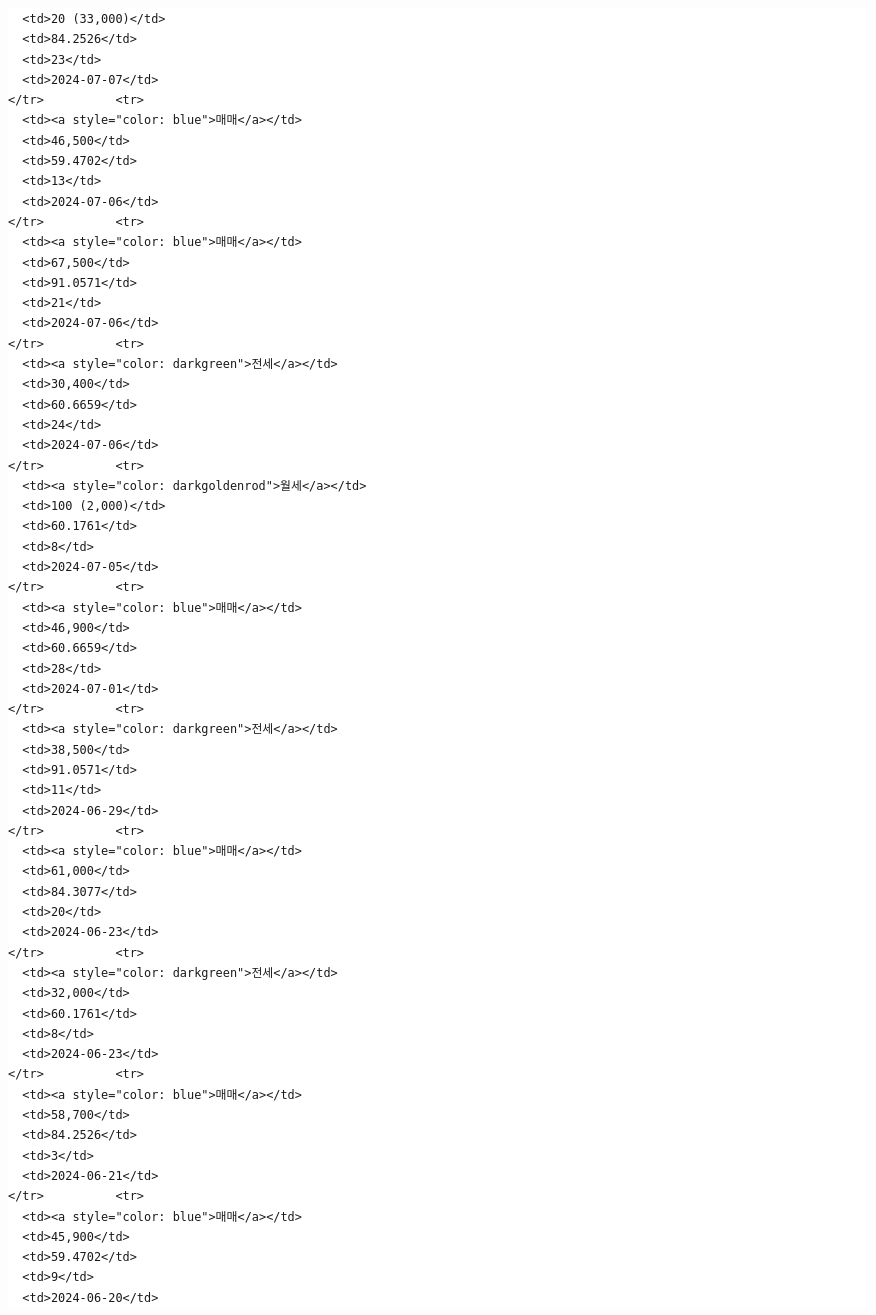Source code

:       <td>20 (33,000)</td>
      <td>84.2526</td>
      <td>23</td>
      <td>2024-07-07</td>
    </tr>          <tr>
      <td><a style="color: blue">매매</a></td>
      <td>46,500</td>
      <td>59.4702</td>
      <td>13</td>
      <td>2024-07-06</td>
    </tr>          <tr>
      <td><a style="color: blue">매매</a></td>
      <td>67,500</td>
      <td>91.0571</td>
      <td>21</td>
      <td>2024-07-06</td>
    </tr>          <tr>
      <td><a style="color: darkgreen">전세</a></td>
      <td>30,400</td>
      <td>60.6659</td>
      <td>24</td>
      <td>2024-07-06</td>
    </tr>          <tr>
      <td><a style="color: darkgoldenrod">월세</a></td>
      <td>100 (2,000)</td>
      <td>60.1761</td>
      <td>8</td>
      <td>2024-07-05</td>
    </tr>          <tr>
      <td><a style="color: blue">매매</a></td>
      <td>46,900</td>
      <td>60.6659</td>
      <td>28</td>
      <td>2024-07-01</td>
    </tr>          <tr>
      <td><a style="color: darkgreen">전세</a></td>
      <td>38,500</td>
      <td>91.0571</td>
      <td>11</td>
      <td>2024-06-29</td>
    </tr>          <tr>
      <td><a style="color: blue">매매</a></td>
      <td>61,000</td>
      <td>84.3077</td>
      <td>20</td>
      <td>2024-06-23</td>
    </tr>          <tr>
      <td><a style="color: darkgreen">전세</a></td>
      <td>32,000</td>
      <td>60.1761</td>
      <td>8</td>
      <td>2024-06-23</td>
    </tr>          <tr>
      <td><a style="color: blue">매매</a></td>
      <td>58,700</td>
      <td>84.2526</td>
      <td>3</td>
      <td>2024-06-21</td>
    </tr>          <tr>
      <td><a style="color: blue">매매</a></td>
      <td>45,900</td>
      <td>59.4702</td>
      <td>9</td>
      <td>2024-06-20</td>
•••••
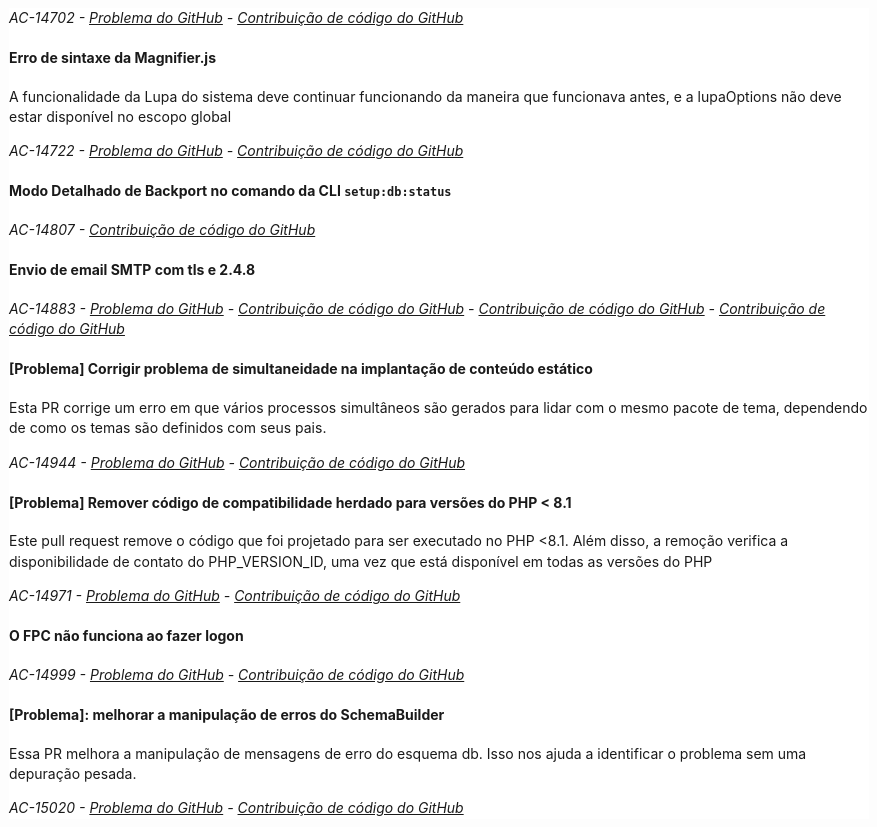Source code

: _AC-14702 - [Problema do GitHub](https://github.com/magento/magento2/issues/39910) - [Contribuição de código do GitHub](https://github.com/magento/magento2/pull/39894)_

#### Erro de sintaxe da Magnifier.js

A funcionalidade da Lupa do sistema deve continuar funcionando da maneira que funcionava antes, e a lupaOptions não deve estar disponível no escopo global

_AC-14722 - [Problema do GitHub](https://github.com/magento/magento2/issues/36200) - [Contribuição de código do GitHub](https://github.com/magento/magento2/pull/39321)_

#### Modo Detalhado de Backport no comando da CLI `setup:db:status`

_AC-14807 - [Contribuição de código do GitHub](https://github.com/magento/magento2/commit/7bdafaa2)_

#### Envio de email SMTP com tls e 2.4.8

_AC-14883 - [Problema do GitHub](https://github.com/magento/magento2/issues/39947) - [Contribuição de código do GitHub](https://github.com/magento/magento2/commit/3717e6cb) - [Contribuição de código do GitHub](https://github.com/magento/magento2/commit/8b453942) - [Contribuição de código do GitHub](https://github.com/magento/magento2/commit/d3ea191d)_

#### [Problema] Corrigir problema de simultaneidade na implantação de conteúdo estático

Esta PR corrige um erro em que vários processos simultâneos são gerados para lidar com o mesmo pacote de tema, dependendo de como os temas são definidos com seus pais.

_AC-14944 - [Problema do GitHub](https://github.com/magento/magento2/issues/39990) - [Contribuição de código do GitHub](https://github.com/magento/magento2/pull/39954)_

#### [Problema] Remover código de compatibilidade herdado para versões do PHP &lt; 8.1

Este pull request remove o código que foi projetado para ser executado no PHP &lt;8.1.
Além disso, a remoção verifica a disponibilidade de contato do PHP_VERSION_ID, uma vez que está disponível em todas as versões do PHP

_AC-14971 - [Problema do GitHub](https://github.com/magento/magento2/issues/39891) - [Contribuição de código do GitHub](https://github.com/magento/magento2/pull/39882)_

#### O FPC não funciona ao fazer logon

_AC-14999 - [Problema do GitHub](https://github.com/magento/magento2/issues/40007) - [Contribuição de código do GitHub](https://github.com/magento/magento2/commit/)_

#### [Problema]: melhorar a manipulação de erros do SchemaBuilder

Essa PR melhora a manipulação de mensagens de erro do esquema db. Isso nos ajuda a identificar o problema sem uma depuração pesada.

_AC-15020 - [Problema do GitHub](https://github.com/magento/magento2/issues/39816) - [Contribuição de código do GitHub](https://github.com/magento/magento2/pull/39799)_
•••••
INSTRUCTION
Check each line above for "commit" and please state only how many have it.

COMPLETED EXERCISE
3